--- begin ---

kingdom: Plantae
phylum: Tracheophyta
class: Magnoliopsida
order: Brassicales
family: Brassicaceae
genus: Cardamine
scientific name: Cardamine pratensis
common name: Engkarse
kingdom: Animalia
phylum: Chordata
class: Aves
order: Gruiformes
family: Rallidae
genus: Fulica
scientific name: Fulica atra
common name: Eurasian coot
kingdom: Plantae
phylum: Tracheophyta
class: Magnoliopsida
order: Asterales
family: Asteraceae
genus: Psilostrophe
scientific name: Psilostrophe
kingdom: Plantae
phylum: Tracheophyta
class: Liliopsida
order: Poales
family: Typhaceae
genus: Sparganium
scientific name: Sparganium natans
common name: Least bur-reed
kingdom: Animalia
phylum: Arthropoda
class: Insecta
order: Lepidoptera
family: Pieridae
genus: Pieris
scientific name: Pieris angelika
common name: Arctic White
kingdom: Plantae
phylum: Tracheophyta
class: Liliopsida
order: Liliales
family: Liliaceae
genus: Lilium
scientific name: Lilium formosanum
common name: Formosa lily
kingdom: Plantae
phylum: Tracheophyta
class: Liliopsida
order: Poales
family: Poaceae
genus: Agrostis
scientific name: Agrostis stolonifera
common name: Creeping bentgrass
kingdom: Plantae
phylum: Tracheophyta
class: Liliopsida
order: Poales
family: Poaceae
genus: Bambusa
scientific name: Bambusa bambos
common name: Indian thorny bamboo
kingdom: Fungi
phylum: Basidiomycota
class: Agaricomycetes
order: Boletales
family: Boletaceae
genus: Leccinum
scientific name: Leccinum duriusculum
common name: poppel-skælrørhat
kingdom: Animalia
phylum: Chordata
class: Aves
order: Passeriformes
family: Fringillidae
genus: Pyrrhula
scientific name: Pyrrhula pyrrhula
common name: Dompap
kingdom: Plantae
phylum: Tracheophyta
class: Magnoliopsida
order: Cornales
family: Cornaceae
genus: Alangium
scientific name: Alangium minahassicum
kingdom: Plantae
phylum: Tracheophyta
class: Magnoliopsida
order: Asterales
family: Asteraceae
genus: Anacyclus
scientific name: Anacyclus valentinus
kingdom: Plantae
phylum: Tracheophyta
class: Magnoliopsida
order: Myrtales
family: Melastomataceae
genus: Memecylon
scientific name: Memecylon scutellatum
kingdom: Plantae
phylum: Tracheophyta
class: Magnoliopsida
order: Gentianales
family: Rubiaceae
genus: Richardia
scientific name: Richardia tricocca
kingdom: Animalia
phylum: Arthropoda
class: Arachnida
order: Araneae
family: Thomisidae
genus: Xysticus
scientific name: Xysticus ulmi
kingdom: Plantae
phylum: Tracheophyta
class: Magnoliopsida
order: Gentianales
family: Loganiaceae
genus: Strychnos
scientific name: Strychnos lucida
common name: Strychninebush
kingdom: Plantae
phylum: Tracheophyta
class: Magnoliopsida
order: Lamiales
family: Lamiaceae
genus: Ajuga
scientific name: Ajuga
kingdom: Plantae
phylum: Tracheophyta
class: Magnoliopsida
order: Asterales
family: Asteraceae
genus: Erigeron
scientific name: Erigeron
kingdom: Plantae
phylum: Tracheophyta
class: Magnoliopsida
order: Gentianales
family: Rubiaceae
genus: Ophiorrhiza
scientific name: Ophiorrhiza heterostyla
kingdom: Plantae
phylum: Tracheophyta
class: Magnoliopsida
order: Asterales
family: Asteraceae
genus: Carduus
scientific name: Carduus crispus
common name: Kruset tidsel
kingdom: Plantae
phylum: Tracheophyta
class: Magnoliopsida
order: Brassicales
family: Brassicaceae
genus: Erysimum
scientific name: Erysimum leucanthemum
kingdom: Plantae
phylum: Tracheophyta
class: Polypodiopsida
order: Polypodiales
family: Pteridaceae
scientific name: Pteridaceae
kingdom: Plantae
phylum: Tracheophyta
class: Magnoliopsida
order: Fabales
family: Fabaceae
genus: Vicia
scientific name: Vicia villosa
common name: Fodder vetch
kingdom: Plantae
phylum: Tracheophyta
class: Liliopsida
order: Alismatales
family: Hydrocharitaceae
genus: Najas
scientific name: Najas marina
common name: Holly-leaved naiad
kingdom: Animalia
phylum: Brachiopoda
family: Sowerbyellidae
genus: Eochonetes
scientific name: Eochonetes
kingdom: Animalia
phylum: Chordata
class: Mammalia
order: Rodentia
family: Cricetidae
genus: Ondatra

--- end ---

• [WHAT NEEDS TO BE DONE]: Rewrite all the rows above, changing "common name" to "vernacular name" everywhere it occurs and leaving everything else the same.

• [WRITTEN ANSWER]:
kingdom: Plantae
phylum: Tracheophyta
class: Magnoliopsida
order: Brassicales
family: Brassicaceae
genus: Cardamine
scientific name: Cardamine pratensis
vernacular name: Engkarse
kingdom: Animalia
phylum: Chordata
class: Aves
order: Gruiformes
family: Rallidae
genus: Fulica
scientific name: Fulica atra
vernacular name: Eurasian coot
kingdom: Plantae
phylum: Tracheophyta
class: Magnoliopsida
order: Asterales
family: Asteraceae
genus: Psilostrophe
scientific name: Psilostrophe
kingdom: Plantae
phylum: Tracheophyta
class: Liliopsida
order: Poales
family: Typhaceae
genus: Sparganium
scientific name: Sparganium natans
vernacular name: Least bur-reed
kingdom: Animalia
phylum: Arthropoda
class: Insecta
order: Lepidoptera
family: Pieridae
genus: Pieris
scientific name: Pieris angelika
vernacular name: Arctic White
kingdom: Plantae
phylum: Tracheophyta
class: Liliopsida
order: Liliales
family: Liliaceae
genus: Lilium
scientific name: Lilium formosanum
vernacular name: Formosa lily
kingdom: Plantae
phylum: Tracheophyta
class: Liliopsida
order: Poales
family: Poaceae
genus: Agrostis
scientific name: Agrostis stolonifera
vernacular name: Creeping bentgrass
kingdom: Plantae
phylum: Tracheophyta
class: Liliopsida
order: Poales
family: Poaceae
genus: Bambusa
scientific name: Bambusa bambos
vernacular name: Indian thorny bamboo
kingdom: Fungi
phylum: Basidiomycota
class: Agaricomycetes
order: Boletales
family: Boletaceae
genus: Leccinum
scientific name: Leccinum duriusculum
vernacular name: poppel-skælrørhat
kingdom: Animalia
phylum: Chordata
class: Aves
order: Passeriformes
family: Fringillidae
genus: Pyrrhula
scientific name: Pyrrhula pyrrhula
vernacular name: Dompap
kingdom: Plantae
phylum: Tracheophyta
class: Magnoliopsida
order: Cornales
family: Cornaceae
genus: Alangium
scientific name: Alangium minahassicum
kingdom: Plantae
phylum: Tracheophyta
class: Magnoliopsida
order: Asterales
family: Asteraceae
genus: Anacyclus
scientific name: Anacyclus valentinus
kingdom: Plantae
phylum: Tracheophyta
class: Magnoliopsida
order: Myrtales
family: Melastomataceae
genus: Memecylon
scientific name: Memecylon scutellatum
kingdom: Plantae
phylum: Tracheophyta
class: Magnoliopsida
order: Gentianales
family: Rubiaceae
genus: Richardia
scientific name: Richardia tricocca
kingdom: Animalia
phylum: Arthropoda
class: Arachnida
order: Araneae
family: Thomisidae
genus: Xysticus
scientific name: Xysticus ulmi
kingdom: Plantae
phylum: Tracheophyta
class: Magnoliopsida
order: Gentianales
family: Loganiaceae
genus: Strychnos
scientific name: Strychnos lucida
vernacular name: Strychninebush
kingdom: Plantae
phylum: Tracheophyta
class: Magnoliopsida
order: Lamiales
family: Lamiaceae
genus: Ajuga
scientific name: Ajuga
kingdom: Plantae
phylum: Tracheophyta
class: Magnoliopsida
order: Asterales
family: Asteraceae
genus: Erigeron
scientific name: Erigeron
kingdom: Plantae
phylum: Tracheophyta
class: Magnoliopsida
order: Gentianales
family: Rubiaceae
genus: Ophiorrhiza
scientific name: Ophiorrhiza heterostyla
kingdom: Plantae
phylum: Tracheophyta
class: Magnoliopsida
order: Asterales
family: Asteraceae
genus: Carduus
scientific name: Carduus crispus
vernacular name: Kruset tidsel
kingdom: Plantae
phylum: Tracheophyta
class: Magnoliopsida
order: Brassicales
family: Brassicaceae
genus: Erysimum
scientific name: Erysimum leucanthemum
kingdom: Plantae
phylum: Tracheophyta
class: Polypodiopsida
order: Polypodiales
family: Pteridaceae
scientific name: Pteridaceae
kingdom: Plantae
phylum: Tracheophyta
class: Magnoliopsida
order: Fabales
family: Fabaceae
genus: Vicia
scientific name: Vicia villosa
vernacular name: Fodder vetch
kingdom: Plantae
phylum: Tracheophyta
class: Liliopsida
order: Alismatales
family: Hydrocharitaceae
genus: Najas
scientific name: Najas marina
vernacular name: Holly-leaved naiad
kingdom: Animalia
phylum: Brachiopoda
family: Sowerbyellidae
genus: Eochonetes
scientific name: Eochonetes
kingdom: Animalia
phylum: Chordata
class: Mammalia
order: Rodentia
family: Cricetidae
genus: Ondatra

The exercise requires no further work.